Вскоре на опустевшем пляже появляется медведь. Какое-то время он стоит на песке и оглядывается, затем замечает оставленный человеком стаканчик и кусочек огурца. Допивает минералку, съедает огурец, уходит.

Глава 4

Явление первое.

Ночь. Заболоченный лес. Зыбкий, лунный свет пробиваясь сквозь густой туман, делает картину призрачной, нереальной. Здесь и там торчат из трясины гнилые пни. Упавшие деревья преграждают путь. Посреди болота на кочке поросшей осокой стоит Остап.

Монолог Остапа

– Что за лес такой? Не то, что конному – пешему не пройти. Эй, Панас! Где ты? (нет ответа). Панас! (нет ответа) – Куда запропастился проклятый старик? Черт дернул меня связаться с ним. Вот уж действительно гиблое место для крещеного человека; ни тропы, ни жилья, ни живого звука, – только кочки, пни да трясина. Всю дорогу, как и наказывал Панас, шел я вслед в след за ним, пуговицей льнул, глаз не спускал, а только будто хрустнула за спиной ветка; я оглянулся, – и ничего не стало – ни леса, ни тропы, а только мертвое это болото.

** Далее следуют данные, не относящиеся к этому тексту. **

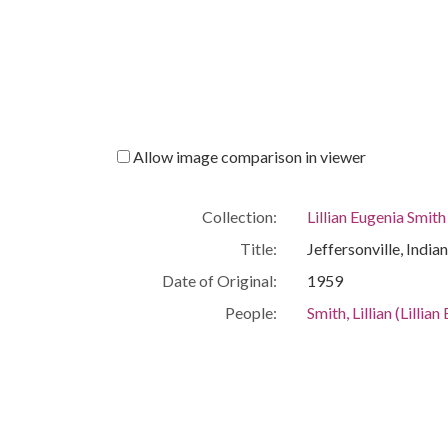
Allow image comparison in viewer
Collection:
Lillian Eugenia Smit
Title:
Jeffersonville, India
Date of Original:
1959
People:
Smith, Lillian (Lilli
Location:
United States, Geor
Medium:
correspondence
Type:
Text
Format:
image/jp2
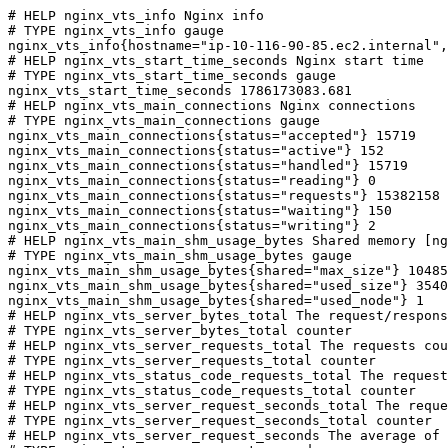
# HELP nginx_vts_info Nginx info

# TYPE nginx_vts_info gauge

nginx_vts_info{hostname="ip-10-116-90-85.ec2.internal",
# HELP nginx_vts_start_time_seconds Nginx start time

# TYPE nginx_vts_start_time_seconds gauge

nginx_vts_start_time_seconds 1786173083.681

# HELP nginx_vts_main_connections Nginx connections

# TYPE nginx_vts_main_connections gauge

nginx_vts_main_connections{status="accepted"} 15719

nginx_vts_main_connections{status="active"} 152

nginx_vts_main_connections{status="handled"} 15719

nginx_vts_main_connections{status="reading"} 0

nginx_vts_main_connections{status="requests"} 15382158

nginx_vts_main_connections{status="waiting"} 150

nginx_vts_main_connections{status="writing"} 2

# HELP nginx_vts_main_shm_usage_bytes Shared memory [ng
# TYPE nginx_vts_main_shm_usage_bytes gauge

nginx_vts_main_shm_usage_bytes{shared="max_size"} 10485
nginx_vts_main_shm_usage_bytes{shared="used_size"} 3540

nginx_vts_main_shm_usage_bytes{shared="used_node"} 1

# HELP nginx_vts_server_bytes_total The request/respons
# TYPE nginx_vts_server_bytes_total counter

# HELP nginx_vts_server_requests_total The requests cou
# TYPE nginx_vts_server_requests_total counter

# HELP nginx_vts_status_code_requests_total The request
# TYPE nginx_vts_status_code_requests_total counter

# HELP nginx_vts_server_request_seconds_total The reque
# TYPE nginx_vts_server_request_seconds_total counter

# HELP nginx_vts_server_request_seconds The average of 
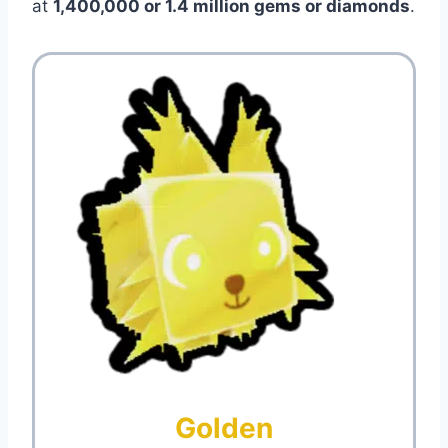
at
1,400,000 or 1.4 million gems or diamonds
.
Golden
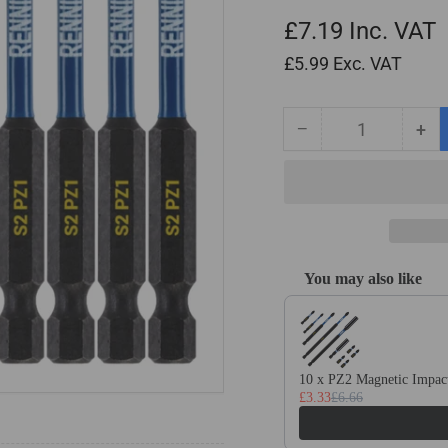
£7.19
Inc. VAT
£5.99
Exc. VAT
−
+
Quantity
Decrease
Inc
quantity
qua
for
for
10
10
Pack
Pa
PZ1
PZ
x
x
You may also like
75mm
75
Use the Previous and Next
Long
Lo
Magnetic
Mag
Impact
Imp
Screwdriver
Scr
10 x PZ2 Magnetic Impact
Bits
Bit
£3.33
£6.66
Set
Set
Pozidriv
Poz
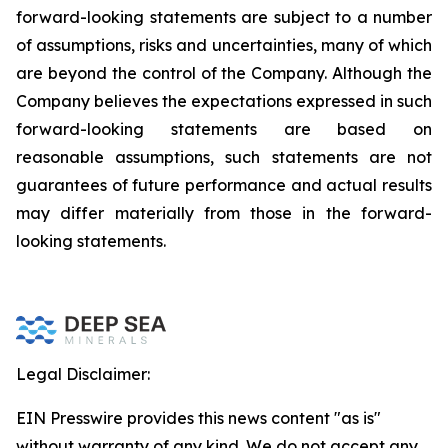
forward-looking statements are subject to a number
of assumptions, risks and uncertainties, many of which
are beyond the control of the Company. Although the
Company believes the expectations expressed in such
forward-looking statements are based on
reasonable assumptions, such statements are not
guarantees of future performance and actual results
may differ materially from those in the forward-
looking statements.
Legal Disclaimer:
EIN Presswire provides this news content "as is"
without warranty of any kind. We do not accept any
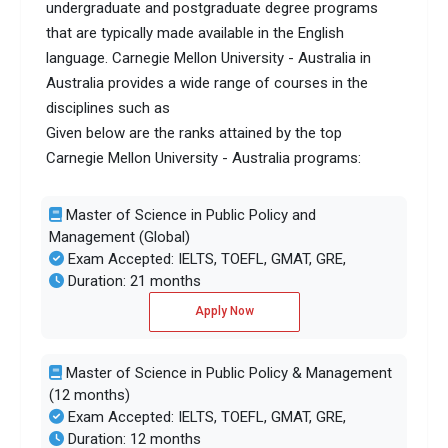
undergraduate and postgraduate degree programs
that are typically made available in the English
language. Carnegie Mellon University - Australia in
Australia provides a wide range of courses in the
disciplines such as
Given below are the ranks attained by the top
Carnegie Mellon University - Australia programs:
Master of Science in Public Policy and
Management (Global)
Exam Accepted: IELTS, TOEFL, GMAT, GRE,
Duration: 21 months
Apply Now
Master of Science in Public Policy & Management
(12 months)
Exam Accepted: IELTS, TOEFL, GMAT, GRE,
Duration: 12 months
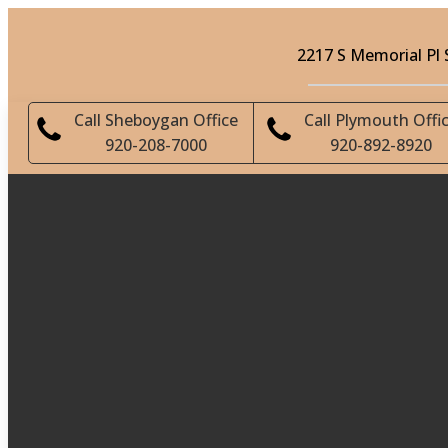
2217 S Memorial Pl
Call Sheboygan Office
Call Plymouth Offi
920-208-7000
920-892-8920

Куда идти теперь? Где искать дорогу? Эх, Остап, Остап… пропадешь не за грош, а все из-за чего? Неужели и правда есть на свете то, о чем говорил старик? Э-э-э, пустое. Выжил человек из ума, а я и поверил. Где-ж это видано, чтобы из-за простой железки царями становились?

Великим только Великий владеть может. А разве-ж я великий? Разве достоин чести самому Царю быть Советником?

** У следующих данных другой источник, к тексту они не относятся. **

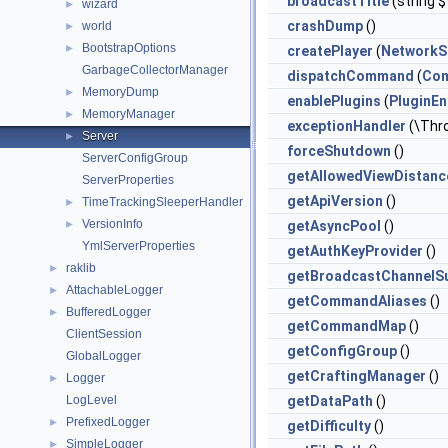
broadcastTitle
(string $
wizard
►
crashDump
()
world
►
BootstrapOptions
►
createPlayer
(
NetworkS
GarbageCollectorManager
dispatchCommand
(
Co
MemoryDump
►
enablePlugins
(
PluginEn
MemoryManager
►
exceptionHandler
(\Thro
Server
►
forceShutdown
()
ServerConfigGroup
getAllowedViewDistanc
ServerProperties
getApiVersion
()
TimeTrackingSleeperHandler
►
VersionInfo
►
getAsyncPool
()
YmlServerProperties
getAuthKeyProvider
()
raklib
►
getBroadcastChannelSu
AttachableLogger
►
getCommandAliases
()
BufferedLogger
►
getCommandMap
()
ClientSession
getConfigGroup
()
GlobalLogger
getCraftingManager
()
Logger
►
LogLevel
getDataPath
()
PrefixedLogger
►
getDifficulty
()
SimpleLogger
►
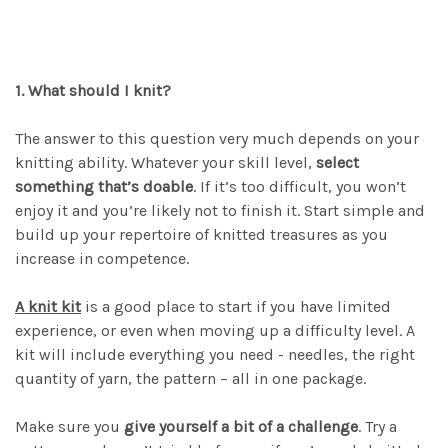
1. What should I knit?
The answer to this question very much depends on your
knitting ability. Whatever your skill level,
select
something that’s doable
. If it’s too difficult, you won’t
enjoy it and you’re likely not to finish it. Start simple and
build up your repertoire of knitted treasures as you
increase in competence.
A knit kit
is a good place to start if you have limited
experience, or even when moving up a difficulty level. A
kit will include everything you need - needles, the right
quantity of yarn, the pattern – all in one package.
Make sure you
give yourself a bit of a challenge
. Try a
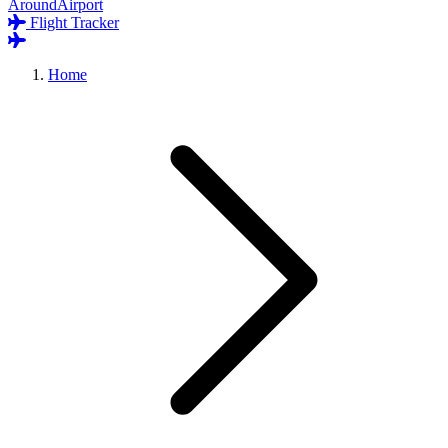
AroundAirport
Flight Tracker
Home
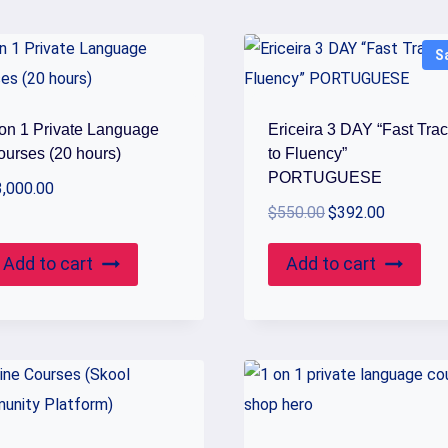
S
 on 1 Private Language
Ericeira 3 DAY “Fast Tra
ourses (20 hours)
to Fluency”
PORTUGUESE
3,000.00
Original
Current
$
550.00
$
392.00
price
price
Add to cart
Add to cart
was:
is:
$550.00.
$392.00.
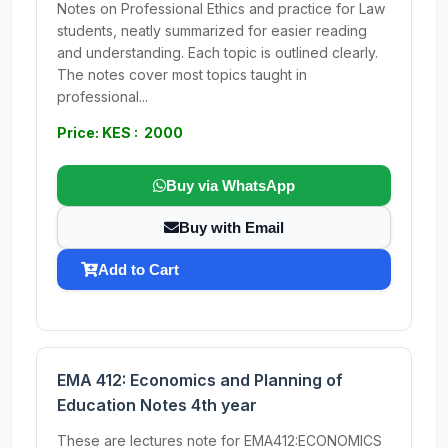
Notes on Professional Ethics and practice for Law
students, neatly summarized for easier reading
and understanding. Each topic is outlined clearly.
The notes cover most topics taught in
professional...
Price: KES : 2000
Buy via WhatsApp
Buy with Email
Add to Cart
EMA 412: Economics and Planning of
Education Notes 4th year
These are lectures note for EMA412:ECONOMICS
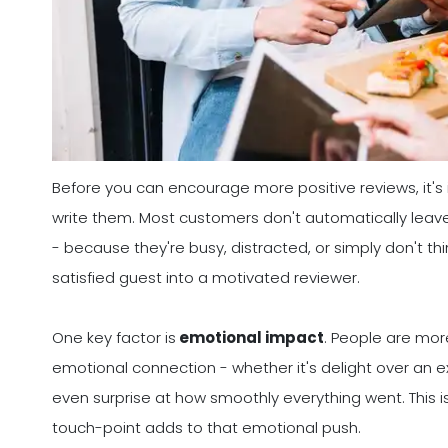
Before you can encourage more positive reviews, it'
write them. Most customers don't automatically leav
- because they're busy, distracted, or simply don't th
satisfied guest into a motivated reviewer.
One key factor is
emotional impact
. People are more
emotional connection - whether it's delight over an ex
even surprise at how smoothly everything went. This i
touch-point adds to that emotional push.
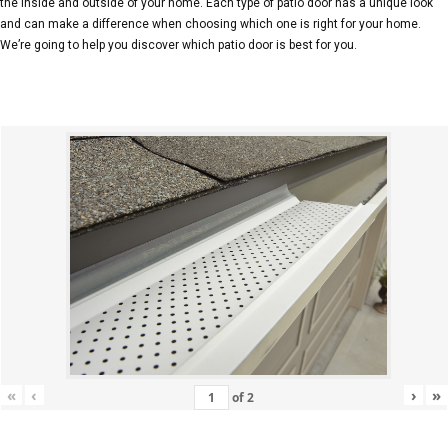
the inside and outside of your home. Each type of patio door has a unique look
and can make a difference when choosing which one is right for your home.
We’re going to help you discover which patio door is best for you.
«
‹
›
»
of
2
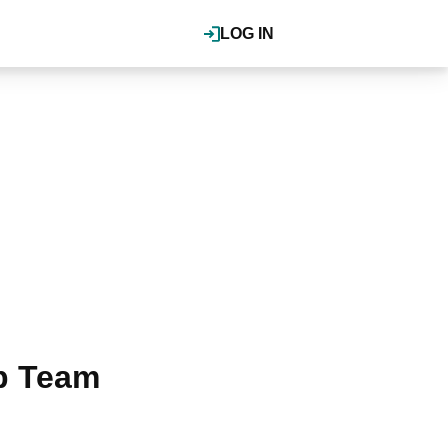
LOG IN
p Team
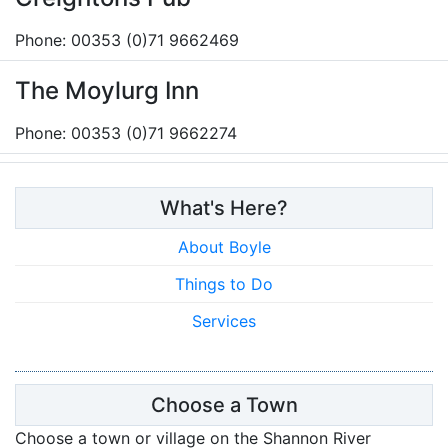
Phone: 00353 (0)71 9662469
The Moylurg Inn
Phone: 00353 (0)71 9662274
What's Here?
About Boyle
Things to Do
Services
Choose a Town
Choose a town or village on the Shannon River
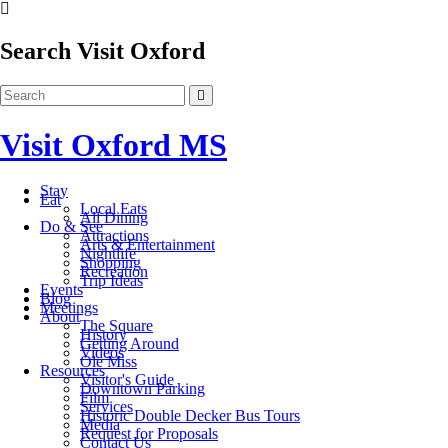
Search Visit Oxford
Visit Oxford MS
Stay
Eat
Local Eats
All Dining
Do & See
Attractions
Arts & Entertainment
Nightlife
Shopping
Recreation
Trip Ideas
Events
Blog
Meetings
About
The Square
History
Getting Around
Videos
Ole Miss
Resources
Visitor's Guide
Downtown Parking
Film
Services
Historic Double Decker Bus Tours
Media
Request for Proposals
Contact Us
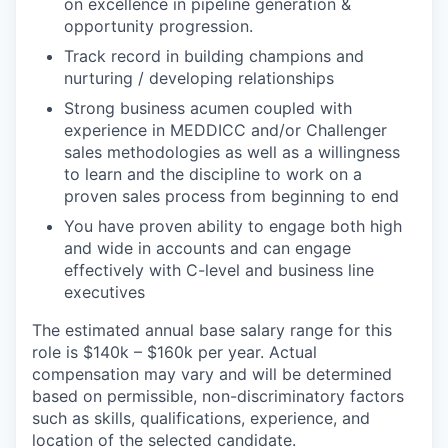
on excellence in pipeline generation &
opportunity progression.
Track record in building champions and
nurturing / developing relationships
Strong business acumen coupled with
experience in MEDDICC and/or Challenger
sales methodologies as well as a willingness
to learn and the discipline to work on a
proven sales process from beginning to end
You have proven ability to engage both high
and wide in accounts and can engage
effectively with C-level and business line
executives
The estimated annual base salary range for this
role is $140k – $160k per year. Actual
compensation may vary and will be determined
based on permissible, non-discriminatory factors
such as skills, qualifications, experience, and
location of the selected candidate.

Нет. Правду люди говорят: выше головы не прыгнуть. Боже мой, Боже мой. Вот только бы выбраться отсюда! Провалиться мне, если еще раз нога моя окажется в этом лесу (оглядывается). Никого. Только над болотом нет-нет, да мелькнет огонек, точно кто со свечкой ходит. Вот, вот поплыл… вот скрылся за деревом… вот опять. Попробовать позвать? Но не-ет. Страшно. Дюже страшно, надо вам сказать.

Хоть бы луна появилась. Да в такой чащобе разве-ж разглядишь ее, когда и самого неба не видно? И в кармане ни спички, ни огнива, ни электрического фонарика. А сотовая связь?! И подумать смешно в таком месте поймать хотя бы один кирпичик.

Но – чу! Будто кто стоит за спиной… Обернуться – страшно. Не оборачиваться – еще страшнее. А вот огражу себя молитвой; недаром святые отшельники спасались ею. Как-то бишь… (шевелит губами, морщит лоб, потом робко прочищает горло и неверным голосом начитывает) – Верую во единого Бога, Отца-Вседержителя, Творца неба и земли, видимого же всем…» (осекается). – Тю! В кого же я верую, когда не видно ни земли, ни неба, а только тьма кругом! А вот попробовать другую…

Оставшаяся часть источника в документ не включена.